- 抜粋本文:
▼▼▼

国定忠治(本名・長岡忠治郎)は文化7年(1810)に上州国定村で誕生。若くして無道の道を歩み、上州きっての侠客として悪名を轟かす。その反面、地元民衆には飢饉の折に援助を施すなどして大きな支持を得た。嘉永3年(1850)に大戸の関所で磔により処刑。

その後、彼の愛妾であった菊池徳が刑場より忠治の遺体の一部を盗み出し、二ヶ所の寺に埋葬した。そのうちのひとつが善応寺であり、忠治を偲んで小説家の長谷川伸や尾崎士郎といった文化人が参詣している。

当山境内にはお徳の建立した《情深墳》が残り、表には忠治の戒名である「遊道花楽居士」、裏面には「念佛百万遍供養」と刻まれている。

〔墓所〕善応寺、養寿寺(伊勢崎市)

▲▲▲

- 取り組む課題:
(1) 国定忠治についての文章によると、忠治はどこで、どのような方法で処刑されたか。
(2) 国定忠治についての文章を、最後の行に続けて書き進めること。

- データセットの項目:
▼▼▼

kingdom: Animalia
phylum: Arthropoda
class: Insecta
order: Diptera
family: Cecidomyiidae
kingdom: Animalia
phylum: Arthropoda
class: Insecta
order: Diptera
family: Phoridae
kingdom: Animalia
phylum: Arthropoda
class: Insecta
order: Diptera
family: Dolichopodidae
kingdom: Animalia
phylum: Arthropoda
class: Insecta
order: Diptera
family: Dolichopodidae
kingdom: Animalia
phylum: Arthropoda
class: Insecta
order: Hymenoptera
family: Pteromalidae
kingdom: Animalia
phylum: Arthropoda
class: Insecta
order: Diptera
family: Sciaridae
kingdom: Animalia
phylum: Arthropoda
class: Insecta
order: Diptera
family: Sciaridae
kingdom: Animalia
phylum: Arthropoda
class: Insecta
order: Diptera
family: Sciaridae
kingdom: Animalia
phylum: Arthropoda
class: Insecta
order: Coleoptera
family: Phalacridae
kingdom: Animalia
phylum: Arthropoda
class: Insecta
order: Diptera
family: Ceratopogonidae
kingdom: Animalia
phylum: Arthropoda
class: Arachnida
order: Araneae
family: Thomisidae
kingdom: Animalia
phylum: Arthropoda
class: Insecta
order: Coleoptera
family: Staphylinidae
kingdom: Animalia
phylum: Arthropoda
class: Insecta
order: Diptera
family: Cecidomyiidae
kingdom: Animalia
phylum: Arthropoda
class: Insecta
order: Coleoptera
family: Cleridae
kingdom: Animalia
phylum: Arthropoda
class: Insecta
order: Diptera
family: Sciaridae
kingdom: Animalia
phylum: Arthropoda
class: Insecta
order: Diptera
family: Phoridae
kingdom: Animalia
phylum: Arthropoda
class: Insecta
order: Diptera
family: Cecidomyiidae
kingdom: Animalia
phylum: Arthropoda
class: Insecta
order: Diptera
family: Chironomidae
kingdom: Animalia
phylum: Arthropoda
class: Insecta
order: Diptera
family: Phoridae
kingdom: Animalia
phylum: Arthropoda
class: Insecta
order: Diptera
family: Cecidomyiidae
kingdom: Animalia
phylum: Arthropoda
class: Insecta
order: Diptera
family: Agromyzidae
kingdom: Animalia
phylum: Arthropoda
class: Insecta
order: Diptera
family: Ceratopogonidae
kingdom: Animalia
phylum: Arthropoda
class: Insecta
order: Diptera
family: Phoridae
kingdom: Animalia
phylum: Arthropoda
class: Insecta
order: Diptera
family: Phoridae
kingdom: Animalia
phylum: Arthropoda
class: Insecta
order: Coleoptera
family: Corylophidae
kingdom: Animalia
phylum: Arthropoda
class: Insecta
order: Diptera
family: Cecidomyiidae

▲▲▲

- 課題の解答:
(1) 大戸の関所で、磔によって処刑された。

(2)
[ たかがわ いそ ]高川 磯(1784~1861)

高川磯は伊勢崎における女医のさきがけともいわれる女性。一旦は他家へ嫁して一男一女をもうけたが、夫に先立たれたため、娘のみを連れて実家へと戻る。家督を継ぐ人間がいなかったため、蘭方医・村上随憲(後述)を娘の婿として迎えた。

磯は晩年になって医学を修め、特に産術によって千人以上の命を救ったといわれている。文久元年(1861)に78歳で死去。辞世の句には「とつ年を重ね参りて行く旅も故郷近き弥陀の浄土へ」とある。

〔墓所〕善応寺

[ むらかみ ずいけん ]村上 随憲(1798~1865)

村上随憲像

村上随憲は伊勢崎における蘭学医のさきがけで、生まれは武州熊谷。若くして江戸に上り、吉田長叔のもとで蘭学を学ぶ。後に長崎まで遊学して、ドイツ人医師シーボルトに医学と蘭語を教授された。

文政11年(1828)に上州境町で開業。貧富を問わず治療を施すとともに、上州では最も早い時期に種痘を行ったといわれている。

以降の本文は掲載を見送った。